Stored data:
--- START ---

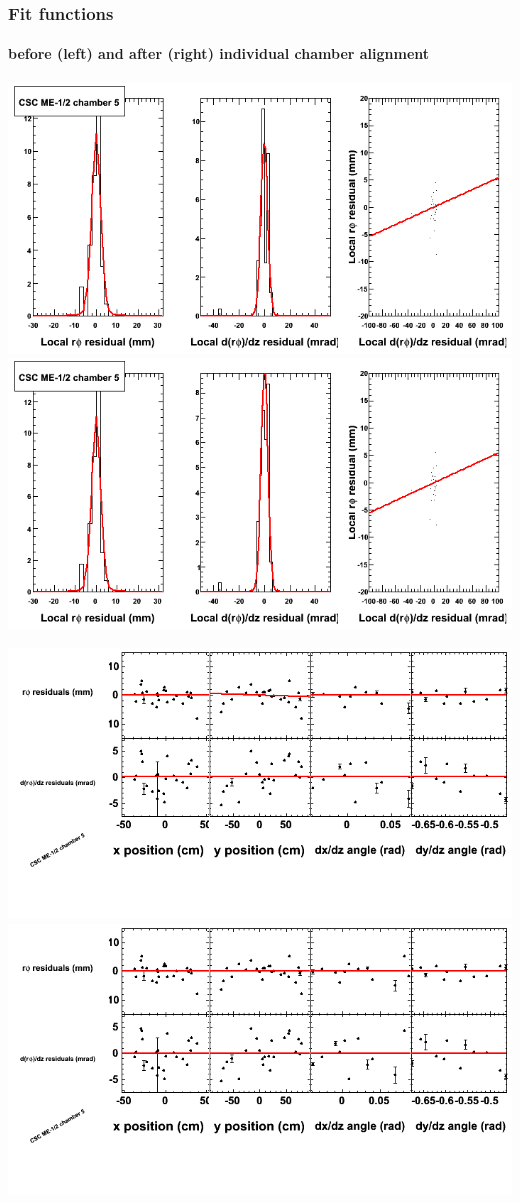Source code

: \documentclass[compress]{beamer}
\begin{document}
\begin{frame}
\frametitle{Fit functions}
\framesubtitle{before (left) and after (right) individual chamber alignment}
\includegraphics[width=0.5\linewidth]{ringfits_3dof/beforefit_MEm12_05_bellcurve.png} \includegraphics[width=0.5\linewidth]{ringfits_3dof/afterfit_MEm12_05_bellcurve.png}

\includegraphics[width=0.5\linewidth]{ringfits_3dof/beforefit_MEm12_05_polynomials.png} \includegraphics[width=0.5\linewidth]{ringfits_3dof/afterfit_MEm12_05_polynomials.png}
\end{frame}
\end{document}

--- END ---

Go through the entries above and report each line with the string "includegraphics" in it.

\includegraphics[width=0.5\linewidth]{ringfits_3dof/beforefit_MEm12_05_bellcurve.png} \includegraphics[width=0.5\linewidth]{ringfits_3dof/afterfit_MEm12_05_bellcurve.png}
\includegraphics[width=0.5\linewidth]{ringfits_3dof/beforefit_MEm12_05_polynomials.png} \includegraphics[width=0.5\linewidth]{ringfits_3dof/afterfit_MEm12_05_polynomials.png}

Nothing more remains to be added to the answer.